O que é um “ambiente alfabetizador”?
  • Patrícia e Isabele: A transformação do espaço escolar em ambiente alfabetizador contribui para que essas situações de comunicação sejam construídas na escola. Por exemplo, ao escrever a rotina ou a lista de nomes da turma, ao preencher o calendário ou definir os ajudantes do dia, a criança entende que a linguagem serve para organizar as atividades do dia a dia. Ao ler uma parlenda, seja no livro ou no anexo do professor, e depois ao brincar com essa parlenda, a criança nota que a linguagem serve também para divertir. 

  • Ao relatar aos colegas o que fez no fim de semana, a criança descobre que a linguagem serve para informar, para narrar fatos. Em outras palavras, o “ambiente alfabetizador” caracteriza-se pela exploração da linguagem no espaço escolar. Há livros ao alcance das crianças, textos fixados nas paredes, brincadeiras dentro e fora da sala de aula, leitura diária, rodas de conversa etc. Uma infinidade de situações que levam a criança a um universo no qual a imaginação e a experiência reinventam a linguagem diariamente.
No Projeto Ciranda, como fica a questão da ortografia e do erro ortográfico?
  • Patrícia e Isabele: Recordemos a máxima de Paulo Freire: “A leitura do mundo precede a leitura da palavra. E esta permite a continuidade daquela.” Ou seja, partimos das vivências e experiências da criança – leitura de mundo – para que ela possa aprender outras possibilidades de comunicar e expressar ideias, sentimentos, desejos – leitura da palavra.

  • Para ampliar a capacidade de comunicação da criança, apresentamos a ela diversos códigos empregados na comunicação, dentre eles a linguagem verbal. Isso significa que a criança terá de refletir sobre a estrutura e o funcionamento da língua, inclusive a escrita correta das palavras. Não abandonamos, em hipótese alguma, o ensino da norma padrão da língua portuguesa, uma vez que esse ensino é uma das tarefas confiadas à escola.

  • No entanto, o como ensinar a norma padrão e, especificamente, a ortografia é que trará algumas mudanças em relação às concepções tradicionais.
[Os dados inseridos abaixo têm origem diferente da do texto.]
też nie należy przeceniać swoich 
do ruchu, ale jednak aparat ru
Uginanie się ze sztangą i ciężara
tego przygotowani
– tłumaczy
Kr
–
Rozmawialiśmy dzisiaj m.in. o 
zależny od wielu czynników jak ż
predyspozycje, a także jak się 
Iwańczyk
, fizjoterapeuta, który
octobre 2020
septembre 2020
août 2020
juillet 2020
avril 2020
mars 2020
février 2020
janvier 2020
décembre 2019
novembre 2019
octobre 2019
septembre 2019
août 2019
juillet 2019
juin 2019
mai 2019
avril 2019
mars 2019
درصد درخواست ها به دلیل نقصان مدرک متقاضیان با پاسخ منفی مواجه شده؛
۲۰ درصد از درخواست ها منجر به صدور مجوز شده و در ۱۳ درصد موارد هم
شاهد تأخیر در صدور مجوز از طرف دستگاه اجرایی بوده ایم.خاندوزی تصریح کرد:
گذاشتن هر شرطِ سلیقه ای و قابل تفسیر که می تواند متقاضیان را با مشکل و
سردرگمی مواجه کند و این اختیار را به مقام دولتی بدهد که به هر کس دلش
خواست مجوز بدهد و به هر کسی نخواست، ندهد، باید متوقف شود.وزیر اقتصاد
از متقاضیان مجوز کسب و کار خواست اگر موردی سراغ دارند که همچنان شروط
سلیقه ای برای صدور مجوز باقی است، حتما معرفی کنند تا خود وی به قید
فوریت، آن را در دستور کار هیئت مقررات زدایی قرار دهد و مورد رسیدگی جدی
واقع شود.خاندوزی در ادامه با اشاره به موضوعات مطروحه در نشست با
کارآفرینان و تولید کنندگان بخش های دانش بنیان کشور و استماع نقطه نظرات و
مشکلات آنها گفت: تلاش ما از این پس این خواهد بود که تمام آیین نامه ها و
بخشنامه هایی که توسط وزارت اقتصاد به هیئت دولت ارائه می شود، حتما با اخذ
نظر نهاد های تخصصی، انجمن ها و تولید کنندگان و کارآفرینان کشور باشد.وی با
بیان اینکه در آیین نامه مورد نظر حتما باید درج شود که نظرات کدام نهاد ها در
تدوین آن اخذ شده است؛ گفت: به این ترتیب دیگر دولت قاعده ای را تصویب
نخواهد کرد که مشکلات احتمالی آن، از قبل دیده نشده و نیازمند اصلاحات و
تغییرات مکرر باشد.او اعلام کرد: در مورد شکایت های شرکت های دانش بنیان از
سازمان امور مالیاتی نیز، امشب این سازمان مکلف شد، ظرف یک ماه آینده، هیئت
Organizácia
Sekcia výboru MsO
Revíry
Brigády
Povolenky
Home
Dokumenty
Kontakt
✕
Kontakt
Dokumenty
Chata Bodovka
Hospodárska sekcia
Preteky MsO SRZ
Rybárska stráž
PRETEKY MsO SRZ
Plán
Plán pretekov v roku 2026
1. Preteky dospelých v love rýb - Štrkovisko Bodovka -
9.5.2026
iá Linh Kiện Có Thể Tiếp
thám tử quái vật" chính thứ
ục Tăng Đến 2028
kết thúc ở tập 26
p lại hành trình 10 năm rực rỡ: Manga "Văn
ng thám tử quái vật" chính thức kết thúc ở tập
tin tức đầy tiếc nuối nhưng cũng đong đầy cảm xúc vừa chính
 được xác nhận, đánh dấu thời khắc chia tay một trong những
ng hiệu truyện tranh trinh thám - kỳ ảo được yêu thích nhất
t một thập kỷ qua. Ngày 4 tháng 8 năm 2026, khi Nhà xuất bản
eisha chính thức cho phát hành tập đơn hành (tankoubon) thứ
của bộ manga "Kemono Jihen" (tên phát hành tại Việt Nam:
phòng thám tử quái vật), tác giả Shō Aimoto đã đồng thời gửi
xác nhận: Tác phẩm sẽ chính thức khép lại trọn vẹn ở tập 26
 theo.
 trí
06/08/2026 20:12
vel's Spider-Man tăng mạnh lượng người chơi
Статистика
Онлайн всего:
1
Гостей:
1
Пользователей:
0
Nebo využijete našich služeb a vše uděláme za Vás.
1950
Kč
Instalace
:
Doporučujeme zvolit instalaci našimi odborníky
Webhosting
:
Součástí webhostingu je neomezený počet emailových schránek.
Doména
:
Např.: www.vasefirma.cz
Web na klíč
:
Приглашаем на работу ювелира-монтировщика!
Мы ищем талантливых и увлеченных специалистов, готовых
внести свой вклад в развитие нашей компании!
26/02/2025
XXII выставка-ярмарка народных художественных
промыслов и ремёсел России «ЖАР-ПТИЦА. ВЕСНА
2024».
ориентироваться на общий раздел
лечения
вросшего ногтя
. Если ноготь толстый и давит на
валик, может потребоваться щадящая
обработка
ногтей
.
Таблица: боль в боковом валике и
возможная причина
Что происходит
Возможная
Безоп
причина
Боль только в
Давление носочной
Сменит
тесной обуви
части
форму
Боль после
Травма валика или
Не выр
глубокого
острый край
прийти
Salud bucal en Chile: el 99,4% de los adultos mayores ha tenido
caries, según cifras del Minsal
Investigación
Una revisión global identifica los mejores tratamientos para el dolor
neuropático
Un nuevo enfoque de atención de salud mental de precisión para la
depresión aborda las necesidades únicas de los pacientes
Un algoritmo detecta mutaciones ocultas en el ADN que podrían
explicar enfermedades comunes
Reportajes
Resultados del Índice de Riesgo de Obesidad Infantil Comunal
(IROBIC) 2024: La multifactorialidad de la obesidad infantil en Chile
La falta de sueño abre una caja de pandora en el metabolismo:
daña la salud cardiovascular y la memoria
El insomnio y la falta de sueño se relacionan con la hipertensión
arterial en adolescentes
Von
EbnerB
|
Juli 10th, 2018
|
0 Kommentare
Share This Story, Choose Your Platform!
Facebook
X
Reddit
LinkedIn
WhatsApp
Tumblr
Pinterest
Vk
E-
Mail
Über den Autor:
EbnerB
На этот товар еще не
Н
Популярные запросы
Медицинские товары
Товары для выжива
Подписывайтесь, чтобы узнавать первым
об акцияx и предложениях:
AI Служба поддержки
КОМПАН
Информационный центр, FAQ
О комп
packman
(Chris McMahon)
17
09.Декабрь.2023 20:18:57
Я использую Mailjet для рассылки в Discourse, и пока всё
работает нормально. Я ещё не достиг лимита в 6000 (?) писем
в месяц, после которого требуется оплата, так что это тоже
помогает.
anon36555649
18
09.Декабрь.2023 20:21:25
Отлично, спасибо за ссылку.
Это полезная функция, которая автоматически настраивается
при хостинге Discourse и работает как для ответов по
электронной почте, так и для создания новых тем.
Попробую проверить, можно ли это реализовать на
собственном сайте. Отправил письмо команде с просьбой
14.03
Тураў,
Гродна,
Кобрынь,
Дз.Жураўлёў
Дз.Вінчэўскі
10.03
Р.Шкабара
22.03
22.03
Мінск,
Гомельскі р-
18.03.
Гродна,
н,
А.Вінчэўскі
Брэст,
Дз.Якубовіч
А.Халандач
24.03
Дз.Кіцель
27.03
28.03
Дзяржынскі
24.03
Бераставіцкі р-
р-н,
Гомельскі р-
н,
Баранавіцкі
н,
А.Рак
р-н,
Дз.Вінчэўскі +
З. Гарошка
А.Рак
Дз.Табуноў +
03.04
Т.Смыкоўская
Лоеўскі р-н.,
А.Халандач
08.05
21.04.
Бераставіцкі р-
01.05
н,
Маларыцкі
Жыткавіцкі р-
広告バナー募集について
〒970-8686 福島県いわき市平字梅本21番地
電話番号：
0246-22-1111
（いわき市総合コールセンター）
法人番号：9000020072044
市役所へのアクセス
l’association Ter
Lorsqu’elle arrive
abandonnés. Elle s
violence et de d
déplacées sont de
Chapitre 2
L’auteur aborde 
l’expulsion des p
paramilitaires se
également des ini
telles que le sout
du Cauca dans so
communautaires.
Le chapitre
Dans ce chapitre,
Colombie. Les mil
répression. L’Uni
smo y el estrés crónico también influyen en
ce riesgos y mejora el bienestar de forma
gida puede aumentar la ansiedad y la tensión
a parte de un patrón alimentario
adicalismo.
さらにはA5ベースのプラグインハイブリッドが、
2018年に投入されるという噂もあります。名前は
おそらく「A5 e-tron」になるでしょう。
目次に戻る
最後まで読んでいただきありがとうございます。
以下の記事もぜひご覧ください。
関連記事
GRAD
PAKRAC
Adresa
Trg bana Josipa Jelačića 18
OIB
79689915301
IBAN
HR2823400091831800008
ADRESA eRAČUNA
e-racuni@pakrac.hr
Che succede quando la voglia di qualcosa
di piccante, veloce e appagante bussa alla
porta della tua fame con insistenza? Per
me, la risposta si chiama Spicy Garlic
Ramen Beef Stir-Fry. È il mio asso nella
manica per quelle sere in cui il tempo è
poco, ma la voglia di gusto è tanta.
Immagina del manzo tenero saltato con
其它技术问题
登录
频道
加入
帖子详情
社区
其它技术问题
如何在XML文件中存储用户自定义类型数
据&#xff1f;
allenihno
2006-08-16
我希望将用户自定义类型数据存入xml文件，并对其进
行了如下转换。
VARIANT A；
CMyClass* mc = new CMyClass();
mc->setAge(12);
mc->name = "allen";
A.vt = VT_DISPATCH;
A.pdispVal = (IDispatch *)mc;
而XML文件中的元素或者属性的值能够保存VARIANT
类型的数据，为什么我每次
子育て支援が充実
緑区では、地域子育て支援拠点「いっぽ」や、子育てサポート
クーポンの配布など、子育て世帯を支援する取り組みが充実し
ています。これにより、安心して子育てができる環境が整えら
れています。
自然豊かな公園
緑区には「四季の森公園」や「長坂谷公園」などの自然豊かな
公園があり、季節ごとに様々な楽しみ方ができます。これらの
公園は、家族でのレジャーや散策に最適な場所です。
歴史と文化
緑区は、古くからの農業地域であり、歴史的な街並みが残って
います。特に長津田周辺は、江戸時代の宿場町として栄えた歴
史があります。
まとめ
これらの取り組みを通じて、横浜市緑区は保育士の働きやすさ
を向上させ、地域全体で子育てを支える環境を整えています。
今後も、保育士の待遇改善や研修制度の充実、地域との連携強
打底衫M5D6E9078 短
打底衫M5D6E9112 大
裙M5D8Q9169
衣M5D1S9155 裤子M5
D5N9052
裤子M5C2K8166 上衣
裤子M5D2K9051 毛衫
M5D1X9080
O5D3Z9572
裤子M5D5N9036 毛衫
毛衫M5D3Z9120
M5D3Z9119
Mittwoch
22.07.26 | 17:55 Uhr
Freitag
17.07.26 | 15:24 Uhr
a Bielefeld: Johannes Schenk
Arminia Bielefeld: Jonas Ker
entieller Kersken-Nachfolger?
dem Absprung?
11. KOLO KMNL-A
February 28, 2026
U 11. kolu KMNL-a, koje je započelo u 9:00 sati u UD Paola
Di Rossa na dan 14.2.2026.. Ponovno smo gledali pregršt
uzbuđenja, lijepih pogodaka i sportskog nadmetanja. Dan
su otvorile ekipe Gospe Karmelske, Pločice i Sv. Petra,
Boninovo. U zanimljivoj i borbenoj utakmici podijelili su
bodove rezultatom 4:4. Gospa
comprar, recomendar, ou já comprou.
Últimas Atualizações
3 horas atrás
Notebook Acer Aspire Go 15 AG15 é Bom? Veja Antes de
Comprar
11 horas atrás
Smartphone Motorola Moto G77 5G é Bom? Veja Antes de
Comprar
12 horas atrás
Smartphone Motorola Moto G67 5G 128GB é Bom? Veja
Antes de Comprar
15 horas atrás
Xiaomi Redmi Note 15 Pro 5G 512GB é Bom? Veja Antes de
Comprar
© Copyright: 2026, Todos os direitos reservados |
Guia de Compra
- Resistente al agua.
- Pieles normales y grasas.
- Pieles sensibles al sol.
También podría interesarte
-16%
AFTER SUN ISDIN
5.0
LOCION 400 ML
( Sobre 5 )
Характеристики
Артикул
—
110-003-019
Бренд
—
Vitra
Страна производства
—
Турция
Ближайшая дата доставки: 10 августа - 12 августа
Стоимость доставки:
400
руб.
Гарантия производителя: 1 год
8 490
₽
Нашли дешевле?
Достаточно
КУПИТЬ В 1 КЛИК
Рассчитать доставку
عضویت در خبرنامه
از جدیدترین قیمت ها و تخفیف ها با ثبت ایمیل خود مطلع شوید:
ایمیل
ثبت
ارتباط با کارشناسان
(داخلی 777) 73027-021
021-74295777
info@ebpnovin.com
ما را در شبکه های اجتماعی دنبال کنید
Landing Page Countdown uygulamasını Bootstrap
Se tomarmos a lista de regras, pautada na gramática tradicional, para ensinar ortografia, veremos que temos tantas regras quantas são também as exceções. Não ajudaremos a criança a escrever corretamente as palavras se as regras aprendidas não puderem ser aplicadas às situações de escrita das quais a criança participa. Assim, precisamos tomar outros rumos.

  • A criança deve arriscar uma hipótese, ou seja, escrever uma palavra, ter a oportunidade de compará-la à escrita convencional – consultar o dicionário, observar essa palavra escrita em outro texto – perceber o erro e ter oportunidade de corrigi-lo. Essas etapas valorizam a reflexão sobre a língua e a escrita ortográfica convencional. Propomos também outras estratégias, tais como comparar a escrita entre as crianças, produzir listas de palavras e corrigi-las coletivamente, oportunidades que não reforçam o erro, tampouco enfatizam a aprendizagem mecânica e segmentada. A escrita ortográfica merecerá espaço nas reflexões da criança depois que ela estiver alfabetizada.